EVOHUNT: $1,400 AI Security Auditing System Beats OpenAI's Codex Security at Finding Real Bugs

A research team has built a system that teaches AI agents to hunt for software bugs by writing the audit method down as plain text. The system, called EVOHUNT, keeps the underlying AI model fixed and improves only an external “playbook” that tells the agent how to work.

One result stands out for anyone buying security tools. An open-source model running an evolved playbook found real vulnerabilities at a higher rate than OpenAI’s commercial Codex Security product, 11.3 percent against 9.2 percent across 371 test cases.

Most attempts to make an AI auditing agent better swap in a bigger model, new operating software, and a fresh workflow all at once. The gain then gets credited to the model. EVOHUNT pulls these apart. It locks the model and its operating software in place and lets a text document improve on its own. The setup is a loop of three agents. One audits a codebase and reports what it finds. A second checks those findings against known answers. A third rewrites the playbook based on the mistakes. The playbook starts empty and grows with each accepted edit, every version saved like code in a git repository. The two playbooks the team grew this way ended up at roughly 1,600 and 2,200 lines of procedure that the agent wrote itself.

The test set comes from the GitHub Advisory Database and is split by date. The agent learns on bugs disclosed from 2023 through 2025, then gets tested on bugs disclosed in 2026, so it has never seen the answers. Each case runs inside a sandbox, and the team kept only serious bugs that an outside attacker could reach. Adding an evolved playbook to the closed-source GPT agent multiplied its working exploits sixfold. The open-source GLM agent reached 11.3 percent and passed Codex Security on every measure the team tracked.

The economics are where this gets interesting for security teams. The whole teaching campaign ran on subscription accounts for one month and cost around $1,400. After that, the actual auditing runs on cheaper open-source models. Putting an evolved playbook on a small Qwen model recovered most of the performance at roughly a third of the cost per case. The system has already produced 28 confirmed vulnerability disclosures across 18 open-source projects, with one $1,500 bug bounty award.

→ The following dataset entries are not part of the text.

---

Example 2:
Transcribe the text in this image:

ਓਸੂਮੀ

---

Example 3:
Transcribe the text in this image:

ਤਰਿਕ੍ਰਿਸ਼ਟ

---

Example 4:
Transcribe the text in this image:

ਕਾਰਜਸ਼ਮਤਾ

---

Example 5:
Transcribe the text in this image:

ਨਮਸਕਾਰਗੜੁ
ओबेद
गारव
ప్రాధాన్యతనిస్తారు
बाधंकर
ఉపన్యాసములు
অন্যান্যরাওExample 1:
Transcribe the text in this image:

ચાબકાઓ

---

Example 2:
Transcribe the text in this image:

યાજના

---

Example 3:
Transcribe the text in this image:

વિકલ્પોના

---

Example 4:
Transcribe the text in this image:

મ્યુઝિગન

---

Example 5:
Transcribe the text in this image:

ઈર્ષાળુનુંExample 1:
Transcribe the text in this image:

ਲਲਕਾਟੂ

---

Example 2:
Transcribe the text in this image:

Left to grow on their own, the two playbooks settled into opposite styles. The GPT-grown playbook turned into a precision tool. It limits how many bug types it chases at once and refuses to report anything without a working, reproduced exploit behind it. In a sample of its findings, none were false alarms. The GLM-grown playbook went the other way and became an exhaustive sweeper. It repeats orders to keep looking more than thirty times and accepts thinner evidence to cover more ground. It caught more bugs overall and left more findings for a human to sort through. The choice between them mirrors the daily call security teams make between a short list they can trust and a long list they have to triage.

The part that gives the work its reach is transfer. A playbook grown by a stronger teacher model made weaker, cheaper models substantially better at the same job. In plain terms, the expertise lives in a text file that any compatible model can pick up. One organization can pay for the expensive teaching step once, then run the resulting playbook on inexpensive models for as long as it likes. Ziyue Wang, a co-author of the paper, told Help Net Security that fusing the precision of the GPT playbook with the breadth of the GLM playbook would enhance the agent’s overall vulnerability-hunting capabilities.

The commercial yardstick, Codex Security, is a separate product, so the model and operating software underneath it differ from the EVOHUNT runs. A cleaner test would pit an evolved playbook against an expert-written one inside the very same agent. Wang said that kind of baseline is hard to get because many top-tier expert workflows are proprietary. The team wanted to test against Anthropic’s Mythos but lacked access. Wang ties the design to a longer-running bet in AI research, aligning with Rich Sutton’s “The Bitter Lesson” — the historical observation that general, scalable methods leveraging computation ultimately outperform those that rely heavily on human-encoded domain knowledge. The bug count keeps rising: six more zero-days have been confirmed since the paper was published.